By early 1998, having played every major venue in town as well as most of the big summer festivals, Sick had accomplished damn near everything that a local act could without being signed. And then that May, Uncle Nasty, an old DJ friend, gave it an extra push. He'd been playing tracks off Just Deal With It at the two stations where he worked in San Jose and Salt Lake City, and when he returned to KBPI, he and Willie B. lobbied the program director to add Sick to the station's birthday bash at Red Rocks, opening for the Deftones and Megadeth.

A few months later, in an unprecedented move, KBPI added "Seize the Day," from Sick's new Carpe Diem, to regular rotation. Romero's phone was ringing off the hook, and major-label A&R reps were lining up in droves. But just as it looked like these local boys were going to make very, very good, everything came to a screeching halt. By that October, labels were merging and artists were being dropped left and right. Romero's phone stopped ringing.

Sick played on for almost four more years, releasing two more records, Slam and a three-song EP, but it never got back up to speed. And after an eight-year run, in June 2002 Sick played its last show at the Whisky A Go-Go in L.A.

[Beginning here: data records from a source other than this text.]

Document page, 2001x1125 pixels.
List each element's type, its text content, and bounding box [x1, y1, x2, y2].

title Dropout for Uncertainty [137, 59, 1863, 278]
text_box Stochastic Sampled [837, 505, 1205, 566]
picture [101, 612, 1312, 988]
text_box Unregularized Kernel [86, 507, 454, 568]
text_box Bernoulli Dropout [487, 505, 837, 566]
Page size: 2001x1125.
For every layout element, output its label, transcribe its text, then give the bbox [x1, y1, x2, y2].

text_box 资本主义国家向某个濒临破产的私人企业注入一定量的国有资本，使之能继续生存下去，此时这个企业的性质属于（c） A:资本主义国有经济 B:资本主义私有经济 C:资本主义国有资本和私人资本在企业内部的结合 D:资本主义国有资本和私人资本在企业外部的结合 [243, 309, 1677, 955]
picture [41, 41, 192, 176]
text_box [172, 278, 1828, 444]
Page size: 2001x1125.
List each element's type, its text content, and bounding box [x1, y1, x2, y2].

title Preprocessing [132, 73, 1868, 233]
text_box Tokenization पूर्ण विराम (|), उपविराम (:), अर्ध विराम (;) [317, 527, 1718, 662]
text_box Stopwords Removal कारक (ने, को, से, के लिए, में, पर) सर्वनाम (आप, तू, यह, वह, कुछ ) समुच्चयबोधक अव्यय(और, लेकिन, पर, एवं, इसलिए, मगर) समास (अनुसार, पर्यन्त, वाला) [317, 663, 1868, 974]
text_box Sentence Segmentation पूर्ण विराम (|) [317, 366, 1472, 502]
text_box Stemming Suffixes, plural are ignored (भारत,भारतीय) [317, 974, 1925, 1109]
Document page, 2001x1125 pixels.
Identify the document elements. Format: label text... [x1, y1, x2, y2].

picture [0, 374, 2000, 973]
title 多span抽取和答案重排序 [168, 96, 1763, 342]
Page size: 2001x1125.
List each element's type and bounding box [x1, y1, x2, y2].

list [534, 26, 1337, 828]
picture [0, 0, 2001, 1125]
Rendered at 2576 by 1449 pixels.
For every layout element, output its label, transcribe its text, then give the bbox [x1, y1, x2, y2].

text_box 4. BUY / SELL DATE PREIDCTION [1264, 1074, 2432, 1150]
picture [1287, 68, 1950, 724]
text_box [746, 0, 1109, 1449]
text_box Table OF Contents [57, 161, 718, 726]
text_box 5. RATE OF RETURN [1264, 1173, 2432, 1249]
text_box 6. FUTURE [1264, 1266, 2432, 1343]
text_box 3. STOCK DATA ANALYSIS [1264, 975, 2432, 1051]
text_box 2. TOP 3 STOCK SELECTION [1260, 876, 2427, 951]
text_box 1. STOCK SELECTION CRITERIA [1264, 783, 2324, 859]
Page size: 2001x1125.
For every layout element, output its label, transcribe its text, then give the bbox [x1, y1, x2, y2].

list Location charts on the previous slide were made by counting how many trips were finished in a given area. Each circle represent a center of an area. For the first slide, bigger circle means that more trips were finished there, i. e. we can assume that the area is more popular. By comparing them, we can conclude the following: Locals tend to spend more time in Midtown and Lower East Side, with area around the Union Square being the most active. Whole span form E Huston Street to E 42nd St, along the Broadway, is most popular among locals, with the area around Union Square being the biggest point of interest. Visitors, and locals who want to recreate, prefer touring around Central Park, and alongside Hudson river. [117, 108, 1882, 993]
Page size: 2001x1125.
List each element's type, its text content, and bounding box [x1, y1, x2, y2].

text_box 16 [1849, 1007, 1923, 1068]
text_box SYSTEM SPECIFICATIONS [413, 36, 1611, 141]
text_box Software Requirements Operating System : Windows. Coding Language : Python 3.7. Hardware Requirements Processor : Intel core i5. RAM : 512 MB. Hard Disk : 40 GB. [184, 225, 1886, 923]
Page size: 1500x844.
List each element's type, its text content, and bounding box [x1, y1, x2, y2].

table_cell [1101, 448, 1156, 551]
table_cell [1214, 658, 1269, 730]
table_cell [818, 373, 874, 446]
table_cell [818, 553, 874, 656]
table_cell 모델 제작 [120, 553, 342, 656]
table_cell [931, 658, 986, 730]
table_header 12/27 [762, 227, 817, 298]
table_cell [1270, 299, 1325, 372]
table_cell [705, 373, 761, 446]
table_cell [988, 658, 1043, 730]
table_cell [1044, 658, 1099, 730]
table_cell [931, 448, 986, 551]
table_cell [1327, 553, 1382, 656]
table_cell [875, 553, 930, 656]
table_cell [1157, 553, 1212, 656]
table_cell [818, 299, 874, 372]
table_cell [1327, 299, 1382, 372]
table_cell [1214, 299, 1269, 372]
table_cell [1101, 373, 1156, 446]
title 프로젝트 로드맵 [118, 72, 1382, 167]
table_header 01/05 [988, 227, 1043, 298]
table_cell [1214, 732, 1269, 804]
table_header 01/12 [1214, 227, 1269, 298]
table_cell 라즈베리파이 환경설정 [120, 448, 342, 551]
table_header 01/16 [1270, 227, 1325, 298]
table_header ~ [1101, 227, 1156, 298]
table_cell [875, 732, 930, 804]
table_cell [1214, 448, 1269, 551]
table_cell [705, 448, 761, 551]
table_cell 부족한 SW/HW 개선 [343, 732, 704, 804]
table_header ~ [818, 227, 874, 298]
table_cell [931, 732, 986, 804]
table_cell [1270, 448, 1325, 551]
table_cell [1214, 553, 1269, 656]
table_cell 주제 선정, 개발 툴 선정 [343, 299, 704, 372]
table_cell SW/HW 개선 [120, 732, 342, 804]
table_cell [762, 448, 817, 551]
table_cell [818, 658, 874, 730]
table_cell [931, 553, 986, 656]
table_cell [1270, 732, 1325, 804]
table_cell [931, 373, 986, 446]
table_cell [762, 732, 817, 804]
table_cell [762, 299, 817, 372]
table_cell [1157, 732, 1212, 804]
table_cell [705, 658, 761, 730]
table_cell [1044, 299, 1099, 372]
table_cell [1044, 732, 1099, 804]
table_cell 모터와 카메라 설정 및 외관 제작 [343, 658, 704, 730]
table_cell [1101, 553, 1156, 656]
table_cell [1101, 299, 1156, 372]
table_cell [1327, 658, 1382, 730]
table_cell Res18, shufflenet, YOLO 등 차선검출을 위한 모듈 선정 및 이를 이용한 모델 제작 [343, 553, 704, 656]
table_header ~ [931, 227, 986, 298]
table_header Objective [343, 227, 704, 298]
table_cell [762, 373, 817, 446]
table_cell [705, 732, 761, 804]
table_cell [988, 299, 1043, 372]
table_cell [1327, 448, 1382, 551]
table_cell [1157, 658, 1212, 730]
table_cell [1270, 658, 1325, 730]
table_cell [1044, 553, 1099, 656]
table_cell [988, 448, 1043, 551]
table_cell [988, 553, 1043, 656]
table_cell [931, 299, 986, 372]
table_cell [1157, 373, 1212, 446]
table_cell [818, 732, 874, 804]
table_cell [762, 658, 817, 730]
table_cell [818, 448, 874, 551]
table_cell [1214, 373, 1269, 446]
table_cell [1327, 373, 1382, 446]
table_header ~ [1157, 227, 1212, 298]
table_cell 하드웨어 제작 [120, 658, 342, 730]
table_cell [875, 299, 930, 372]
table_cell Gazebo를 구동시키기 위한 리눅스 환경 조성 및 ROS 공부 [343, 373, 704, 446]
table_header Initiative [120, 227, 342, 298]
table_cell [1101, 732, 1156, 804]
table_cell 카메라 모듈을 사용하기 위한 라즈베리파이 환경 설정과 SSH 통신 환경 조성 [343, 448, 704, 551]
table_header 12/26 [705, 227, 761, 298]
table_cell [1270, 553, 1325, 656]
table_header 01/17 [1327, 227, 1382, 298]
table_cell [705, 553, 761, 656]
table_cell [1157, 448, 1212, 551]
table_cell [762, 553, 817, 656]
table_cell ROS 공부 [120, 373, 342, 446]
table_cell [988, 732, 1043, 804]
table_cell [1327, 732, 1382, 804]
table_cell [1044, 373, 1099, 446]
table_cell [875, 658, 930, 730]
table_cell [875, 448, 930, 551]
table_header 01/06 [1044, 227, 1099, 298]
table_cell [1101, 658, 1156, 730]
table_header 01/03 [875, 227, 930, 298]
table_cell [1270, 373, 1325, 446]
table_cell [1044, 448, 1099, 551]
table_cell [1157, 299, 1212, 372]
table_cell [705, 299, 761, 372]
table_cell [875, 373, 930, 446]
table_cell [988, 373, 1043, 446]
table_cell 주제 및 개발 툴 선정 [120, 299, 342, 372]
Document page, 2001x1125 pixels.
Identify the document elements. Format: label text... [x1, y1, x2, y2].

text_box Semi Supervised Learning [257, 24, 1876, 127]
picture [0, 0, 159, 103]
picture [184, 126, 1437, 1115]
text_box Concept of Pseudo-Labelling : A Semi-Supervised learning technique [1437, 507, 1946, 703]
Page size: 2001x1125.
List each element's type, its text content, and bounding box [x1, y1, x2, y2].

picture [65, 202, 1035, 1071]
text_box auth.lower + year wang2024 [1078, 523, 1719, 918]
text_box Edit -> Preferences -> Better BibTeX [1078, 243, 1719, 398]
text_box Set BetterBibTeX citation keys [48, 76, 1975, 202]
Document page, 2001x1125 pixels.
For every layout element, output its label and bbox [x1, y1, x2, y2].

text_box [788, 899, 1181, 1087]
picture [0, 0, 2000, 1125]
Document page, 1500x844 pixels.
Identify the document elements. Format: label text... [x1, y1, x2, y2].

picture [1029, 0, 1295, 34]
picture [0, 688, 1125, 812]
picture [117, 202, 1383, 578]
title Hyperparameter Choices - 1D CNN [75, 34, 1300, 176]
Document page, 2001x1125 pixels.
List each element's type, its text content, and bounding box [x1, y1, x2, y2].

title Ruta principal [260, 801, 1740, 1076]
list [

Romero returned to Denver, dejected but far from broken. After weighing his options, he started sending demo tapes across the country in the hopes that someone might be looking for a frontman. Within a month, he'd been granted an audition with the Lynch Mob, George Lynch's band, and was in contention for the slot now occupied by Scott Weiland in Velvet Revolver, Slash's new outfit, right alongside Sebastian Bach from Skid Row and Buck Cherry's Josh Todd.

But then Sick rose from the dead. When Romero got the chance to play a radio fest in Nebraska, he convinced some of the band's members to reconvene for what was supposed to be a one-off date. Mike Crisler, the former Angellic Rage drummer, joined in the fun -- a fan of the band, he'd already learned all of the material. The gig went so well that Romero, the Greenwalls, Searcy and Crisler decided to give it another go.

And that's how Drug Under started up.

At first the new band was just Sick with a new name. But within a few months, all of the material was new, giving the band a fresh sound.

And soon, Drug Under had some fresh faces, too. Earlier this year, Aaron Greenwall burned out and quit playing music in order to spend time with his family. He was replaced on bass by Ron Chavez, who'd been in a band with Romero. Searcy also left the group.

Drug Under's latest lineup is now getting ready to release the band's debut album, Disconnected. Romero says the new material has gotten a much better response than any of the old stuff -- which is a little hard to imagine, since songs like "Seize the Day" and "Broken" kicked major ass. But listening is believing: Eric Greenwall has put a much larger emphasis on melody -- Disconnected could be his most accessible work to date -- while maintaining enough of an edge to keep the music in the realm of aggro rock. What the band lost with Aaron's nimble bass playing and undeniable stage presence, it's gained in Chavez's deft harmony vocals, which take the band into uncharted territory. And lyrically, Romero is still fascinated by his dark side. Some folks wear their emotions on their sleeves; Romero tattoos them on his arms, like Guy Pearce in Momento. Still, songs like "Change My Ways" suggest that this segment of his Behind the Music -- the well years -- may be reaching for a PG rating.

Drug Under isn't quite a year old, but Romero is confident it's going places. Just where, exactly, he doesn't know. He's taking it one gig at a time.

But in his office, he's already making room for that championship ring: a platinum record.